South Australian-based financial services firm Data Action has standardized its server, storage and hardware systems moving from a Hewlett-Packard (HP) Unix environment to Sun Microsystems' Solaris 9 operating system.
The retail banking services company, which has been providing transactional backend support to credit unions since 1981, initially purchased a storage solution from Sun before deciding to upgrade its servers.
To meet the demands of its customers, which include the credit union arm of Qantas and the Australian Defence Force, Data Action approached its incumbent supplier HP to add four new servers to its existing six.
Data Action CEO Brian McCulloch said HP had to demonstrate a lifecycle for its hardware and prove it was compatible with the existing environment. "HP recommended we switch to its new Itanium technology which didn't really satisfy our needs; we don't want blue-sky technology," he said.
"There was no proven growth path for the future and at the time of benchmarking it required a move to an unproven release of Sybase.
"Sun's proposal supported an array of applications including network infrastructure and database workloads, ideal for our heavy transaction loads."

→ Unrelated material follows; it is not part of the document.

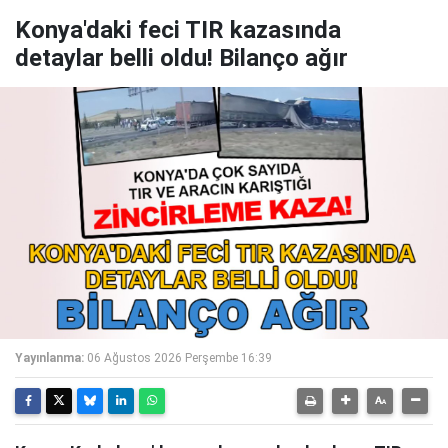
Konya'daki feci TIR kazasında
detaylar belli oldu! Bilanço ağır
Yayınlanma:
06 Ağustos 2026 Perşembe 16:39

Data Action uses a localized version of the Harland Financial Solutions' Phoenix System, which manages accounts, processes transactions and handles daily interest accruals. It also controls other core banking requirements such as Internet banking, loan origination, CRM and collections.
However, Phoenix software requires a scalable computing environment robust enough to handle more than one million Sybase transactions an hour.
McCulloch said benchmark performance tests between HP and Sun were similar but the cost of running a mixed environment of old and new servers wasn't feasible.
"We scrapped the plan of only buying four new servers and chose to remove HP altogether and install 10 Sun servers over a six-month period," he said adding that HP had enjoyed two contract renewals with the company previously. IBM was also invited to submit a proposal for the project.
In conjunction with the storage and server upgrade, Data Action switched operating systems from Unix to Solaris.
However, HP's director of critical business systems Steve Williamson said Data Action is actually going against a local trend, claiming HP is making significant inroads into Sun's install base.
"In Australia we have already signed up more than 350 customers who are running some 650 of HP's Intel Itanium 2-based Integrity Servers. We have already ported more than 5200 ISV applications to Integrity, taking us six months ahead of plan and we are still growing by the hundreds monthly," he said.
"We are very pleased that our customers are experiencing the superior benefits of running multiple operating systems on one platform."
Only this week, HP inked a $450,000 deal with pharmaceutical company AstraZeneca for a range of HP Integrity rx2600 and rx4640 servers.
AstraZenca Australia IS manager Michael Dennis said the move to Itanium2-based servers was a "no-brainer" because the system will have paid for itself in maintenance alone in less than two and a half years.